2111. Minimum Operations to Make the Array K-Increasing

You are given a 0-indexed array arr consisting of n positive integers, and a positive integer k.

The array arr is called K-increasing if arr[i-k] <= arr[i] holds for every index i, where k <= i <= n-1.

• For example, arr = [4, 1, 5, 2, 6, 2] is K-increasing for k = 2 because:

  • arr[0] <= arr[2] (4 <= 5)
  • arr[1] <= arr[3] (1 <= 2)
  • arr[2] <= arr[4] (5 <= 6)
  • arr[3] <= arr[5] (2 <= 2)

• However, the same arr is not K-increasing for k = 1 (because arr[0] > arr[1]) or k = 3 (because arr[0] > arr[3]).

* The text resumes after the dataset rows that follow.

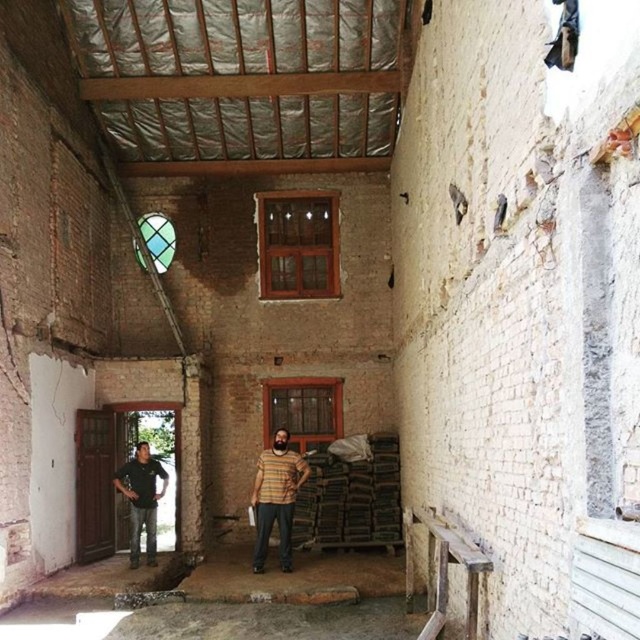
Question: Among these points, which one is farthest from the camera?

Choices:
 (A) (134, 456)
 (B) (285, 516)

Answer: (A)

Question: Is striped fabric shirt at center bigger than black cotton shirt at left?

Choices:
 (A) no
 (B) yes

Answer: (A)

Question: Does striped fabric shirt at center have a greater width compared to black cotton shirt at left?

Choices:
 (A) yes
 (B) no

Answer: (B)

Question: Does striped fabric shirt at center come behind black cotton shirt at left?

Choices:
 (A) no
 (B) yes

Answer: (A)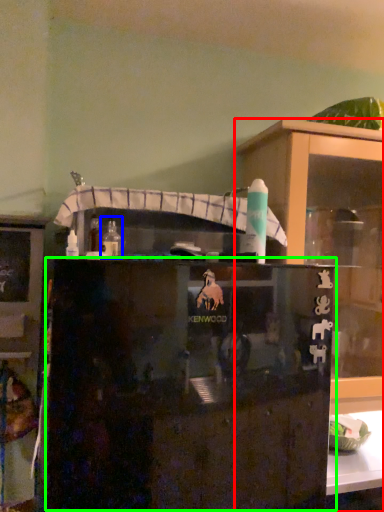
Question: Estimate the real-world distances between objects in this image. Which object is farther from cupboard (highlighted by a red box), bottle (highlighted by a blue box) or cabinetry (highlighted by a green box)?

Choices:
 (A) bottle
 (B) cabinetry

Answer: (A)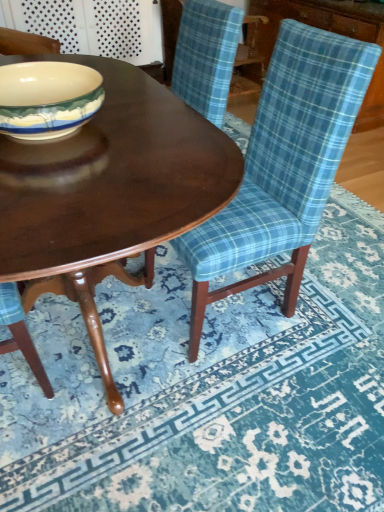
Question: From a real-world perspective, is matte ceramic bowl at center-left on blue plaid fabric chair at center?

Choices:
 (A) no
 (B) yes

Answer: (B)

Question: Would you consider matte ceramic bowl at center-left to be distant from blue plaid fabric chair at center?

Choices:
 (A) yes
 (B) no

Answer: (B)

Question: Is matte ceramic bowl at center-left facing towards blue plaid fabric chair at center?

Choices:
 (A) no
 (B) yes

Answer: (A)

Question: Is matte ceramic bowl at center-left bigger than blue plaid fabric chair at center?

Choices:
 (A) yes
 (B) no

Answer: (B)

Question: From the image's perspective, is matte ceramic bowl at center-left under blue plaid fabric chair at center?

Choices:
 (A) yes
 (B) no

Answer: (B)

Question: Can you confirm if matte ceramic bowl at center-left is smaller than blue plaid fabric chair at center?

Choices:
 (A) no
 (B) yes

Answer: (B)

In one operation, you can choose an index i and change arr[i] into any positive integer.

Return the minimum number of operations required to make the array K-increasing for the given k.

class Solution {
    vector<int> LIS;
    int lis(vector<int>& arr, int i, int& k) {
        LIS.clear();
        for(;i < arr.size(); i += k) {
            if(LIS.empty() or LIS.back() <= arr[i])
                LIS.push_back(arr[i]);
            else
                *upper_bound(LIS.begin(), LIS.end(), arr[i]) = arr[i];
        }
        
        return LIS.size();
    }
public:
    int kIncreasing(vector<int>& arr, int k) {
        int sum = 0, n = arr.size();
        for(int st = 0; st < k; st++) {
            sum += lis(arr,st,k);
        }
        return n - sum;
    }
};